Europe’s Opportunities and Challenges
What does this mean for Europe? The stakes could be extraordinarily high. With the United States and China ahead of the field, Europe has already missed the opportunity to be a first mover in AI. However, Europe can still emerge as a strong second mover if it acts decisively, focusing on rapid adoption and smart use of existing AI technologies across its wide-ranging industries.
Turning Late Start into Competitive Edge
Europe’s economy is highly diversified, with the top ten firms in the EU accounting for no more than 18% across almost twice as many sectors as in the US. European firms are already adopting generative AI on a similar scale to those in the United States. Initiatives like Manufacturing-X and Catena-X in the automotive sector foster collaboration in data sharing, enabling companies to leverage broad anonymized datasets.
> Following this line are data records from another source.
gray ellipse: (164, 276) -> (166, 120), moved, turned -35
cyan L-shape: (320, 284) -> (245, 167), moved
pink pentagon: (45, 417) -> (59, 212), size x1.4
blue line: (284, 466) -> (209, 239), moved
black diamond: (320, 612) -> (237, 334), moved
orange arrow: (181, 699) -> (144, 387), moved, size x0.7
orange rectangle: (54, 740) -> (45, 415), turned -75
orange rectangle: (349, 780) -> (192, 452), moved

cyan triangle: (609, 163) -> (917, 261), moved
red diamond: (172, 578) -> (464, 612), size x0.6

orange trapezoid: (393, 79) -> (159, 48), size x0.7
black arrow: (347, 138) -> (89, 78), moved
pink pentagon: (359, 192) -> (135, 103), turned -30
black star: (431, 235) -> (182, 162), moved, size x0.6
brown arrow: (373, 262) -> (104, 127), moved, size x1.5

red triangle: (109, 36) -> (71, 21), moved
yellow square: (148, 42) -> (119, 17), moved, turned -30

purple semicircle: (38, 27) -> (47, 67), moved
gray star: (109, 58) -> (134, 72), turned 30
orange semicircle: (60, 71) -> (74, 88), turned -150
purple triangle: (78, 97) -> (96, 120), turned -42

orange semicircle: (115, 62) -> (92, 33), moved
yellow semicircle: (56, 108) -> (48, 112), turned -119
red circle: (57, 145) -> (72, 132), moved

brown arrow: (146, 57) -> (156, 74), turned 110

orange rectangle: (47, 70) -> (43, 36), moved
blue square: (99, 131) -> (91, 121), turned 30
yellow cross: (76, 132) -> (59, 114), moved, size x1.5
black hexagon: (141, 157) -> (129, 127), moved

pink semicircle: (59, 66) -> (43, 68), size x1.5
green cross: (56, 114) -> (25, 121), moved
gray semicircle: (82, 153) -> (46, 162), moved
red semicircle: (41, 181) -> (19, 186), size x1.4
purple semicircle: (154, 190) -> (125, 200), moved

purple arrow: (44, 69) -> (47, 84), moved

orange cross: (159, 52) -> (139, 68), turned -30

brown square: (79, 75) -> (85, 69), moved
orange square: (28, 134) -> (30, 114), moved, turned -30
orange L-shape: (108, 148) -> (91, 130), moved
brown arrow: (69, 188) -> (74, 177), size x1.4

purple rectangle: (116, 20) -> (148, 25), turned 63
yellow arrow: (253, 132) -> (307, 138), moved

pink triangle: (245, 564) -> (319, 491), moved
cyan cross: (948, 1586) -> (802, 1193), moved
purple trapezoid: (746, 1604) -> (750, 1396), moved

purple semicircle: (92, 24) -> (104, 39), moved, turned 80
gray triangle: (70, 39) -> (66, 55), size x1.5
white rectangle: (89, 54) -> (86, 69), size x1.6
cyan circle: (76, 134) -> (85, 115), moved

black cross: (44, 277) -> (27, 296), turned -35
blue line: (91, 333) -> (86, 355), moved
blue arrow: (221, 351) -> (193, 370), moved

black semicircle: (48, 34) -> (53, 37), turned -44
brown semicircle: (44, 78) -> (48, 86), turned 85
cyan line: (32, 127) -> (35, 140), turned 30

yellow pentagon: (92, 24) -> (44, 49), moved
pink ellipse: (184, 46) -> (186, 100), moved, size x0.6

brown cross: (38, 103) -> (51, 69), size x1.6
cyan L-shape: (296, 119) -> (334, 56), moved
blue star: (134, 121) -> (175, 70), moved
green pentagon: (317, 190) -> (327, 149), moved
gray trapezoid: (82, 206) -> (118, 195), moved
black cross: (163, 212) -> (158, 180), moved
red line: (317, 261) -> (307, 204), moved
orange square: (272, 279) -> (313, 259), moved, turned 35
Removing Barriers to AI Adoption
To turn these benefits into a competitive advantage, Europe needs to connect data across sectors and diversify critical parts of the AI supply chain. This includes maintaining a minimum capacity in foundational layers like compute capacity based on chips and data centers and leveraging the power of the Single Market to enforce interoperability and open standards.
Overcoming Old Barriers
Europe must overcome familiar barriers that have prevented it from being a first mover in the past, such as high energy costs, fragmented regulations, and failure to integrate capital markets. If these issues are not addressed, AI will diffuse more slowly, leading to a further loss of competitiveness for many European sectors and industries.
Conclusion
The potential scale and speed of the AI revolution are immense, with some experts suggesting it could be ten times bigger and faster than the Industrial Revolution. The question is no longer whether this new frontier will arrive but how soon. Europe must act now to clear the obstacles that would slow AI diffusion and delay prosperity for all Europeans in the decades ahead.